Friday, July 29, 2005

Identity

Politics often comes down to an understanding of what it is to be human.

Liberals, for instance, believe that at the core of our nature is a freedom to choose who we are according to our own reasoning and our own will.

This ultimately explains why liberals want to overturn fixed identities based on gender or ethnicity. For liberals, such qualities are an unchosen imposition on our "real" nature as self-creating individuals.

The liberal view of human nature was expressed recently in an Age newspaper article written by Moira Rayner, a Labor Party feminist. The article was penned in response to the mistake made by British police in shooting a suspected terrorist on a London train.

The article is supposed to deal with the issue of identity. There are two quotes which stand out in particular in revealing the liberal mindset. The first is Moira Rayner's claim that, "Identities are like water; they flow".

In the liberal view, because identities are things that we ourselves create, they can't ever be fixed. If they were fixed, then there would be nothing for our essential human nature to do anymore - we would lose our humanity.

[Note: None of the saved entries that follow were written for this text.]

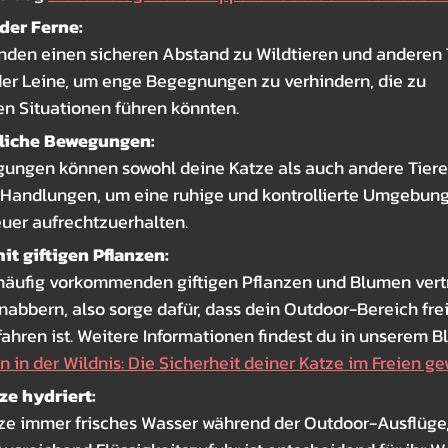
der Ferne:
nden einen sicheren Abstand zu Wildtieren und anderen T
der Leine, um enge Begegnungen zu verhindern, die zu 
n Situationen führen könnten.
liche Bewegungen:
gungen können sowohl deine Katze als auch andere Tiere
 Handlungen, um eine ruhige und kontrollierte Umgebung
er aufrechtzuerhalten.
it giftigen Pflanzen:
häufig vorkommenden giftigen Pflanzen und Blumen vertr
abbern, also sorge dafür, dass dein Outdoor-Bereich frei
ahren ist. Weitere Informationen findest du in unserem B
in der Wildnis: Die Sicherheit deiner Katze im Freien ge
ze hydriert:
tze immer frisches Wasser während der Outdoor-Ausflüge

The second quote is her idea that "Our true identities are the selves that direct and control each of our functions, motives and desires; the watchers who reflect on events in the outer and inner worlds - on the totality of our personal experiences and values and how we achieve our goals."

Notice how "identity" here is reduced to the bare facts of a self-consciousness which reasons and wills. It is the reasoning "selves" which observe, control and direct our desires which form our identity.

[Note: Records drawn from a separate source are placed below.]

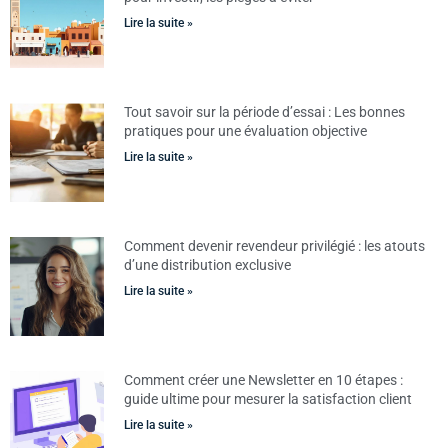
Lire la suite »
Tout savoir sur la période d’essai : Les bonnes
pratiques pour une évaluation objective
Lire la suite »
Comment devenir revendeur privilégié : les atouts
d’une distribution exclusive
Lire la suite »
Comment créer une Newsletter en 10 étapes :
guide ultime pour mesurer la satisfaction client
Lire la suite »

To conservatives, this is a false reading of human nature. It's not that we don't have such a reasoning self. It's that our identity can't be reduced to this.

What does the liberal view leave out? There is one obvious omission. For most people a sense of being a man or a woman is central to self-identity. We don't think of ourselves as being an "it", but are instead "gendered" in our identity.

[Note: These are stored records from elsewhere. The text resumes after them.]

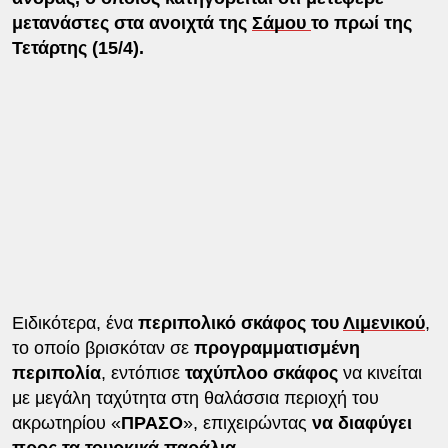
μετανάστες στα ανοιχτά της
Σάμου
το πρωί της
Τετάρτης (15/4).
Ειδικότερα, ένα
περιπολικό σκάφος του
Λιμενικού
,
το οποίο βρισκόταν σε
προγραμματισμένη
περιπολία
, εντόπισε
ταχύπλοο σκάφος
να κινείται
με μεγάλη ταχύτητα στη θαλάσσια περιοχή του
ακρωτηρίου «
ΠΡΑΣΟ
», επιχειρώντας
να διαφύγει
προς τα τουρκικά παράλια
.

Similarly, for most people identity is bound up with ethnicity. Ask a Japanese who they are and you are likely very early on to get the reply "Japanese".

Liberals are prevented by their philosophical starting point from accepting gender and ethnicity as core aspects of human identity. At best these qualities are thought of as external to the true inner self, like an outer suit. At worst, liberals see them as an oppressive restriction on the freedom of the self-creating individual.

And so, because liberalism is currently dominant, we get all these efforts to overturn the normal expression of gender and ethnic identity.